__Work instruction__
Among the records below, find each line bearing the word "Việt" and copy it.

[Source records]

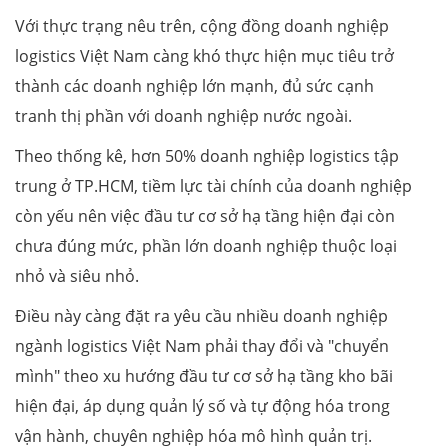
Với thực trạng nêu trên, cộng đồng doanh nghiệp
logistics Việt Nam càng khó thực hiện mục tiêu trở
thành các doanh nghiệp lớn mạnh, đủ sức cạnh
tranh thị phần với doanh nghiệp nước ngoài.
Theo thống kê, hơn 50% doanh nghiệp logistics tập
trung ở TP.HCM, tiềm lực tài chính của doanh nghiệp
còn yếu nên việc đầu tư cơ sở hạ tầng hiện đại còn
chưa đúng mức, phần lớn doanh nghiệp thuộc loại
nhỏ và siêu nhỏ.
Điều này càng đặt ra yêu cầu nhiều doanh nghiệp
ngành logistics Việt Nam phải thay đổi và "chuyển
mình" theo xu hướng đầu tư cơ sở hạ tầng kho bãi
hiện đại, áp dụng quản lý số và tự động hóa trong
vận hành, chuyên nghiệp hóa mô hình quản trị.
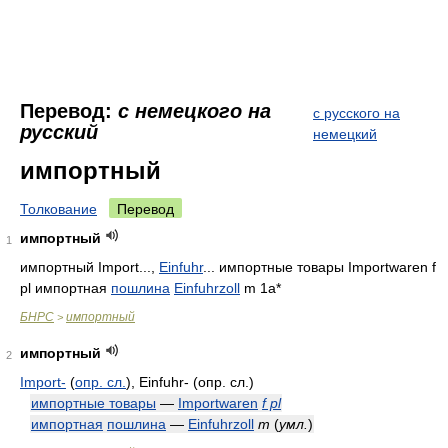
Перевод:
с немецкого на
с русского на
русский
немецкий
импортный
Толкование
Перевод
импортный
1
импортный Import...,
Einfuhr
... импортные товары Importwaren f
pl импортная
пошлина
Einfuhrzoll
m 1a*
БНРС
импортный
>
импортный
2
Import-
(
опр. сл.
)
, Einfuhr-
(опр. сл.)
импортные товары
—
Importwaren
f pl
импортная
пошлина
—
Einfuhrzoll
m
(
умл.
)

__Finished exercise__
logistics Việt Nam càng khó thực hiện mục tiêu trở
ngành logistics Việt Nam phải thay đổi và "chuyển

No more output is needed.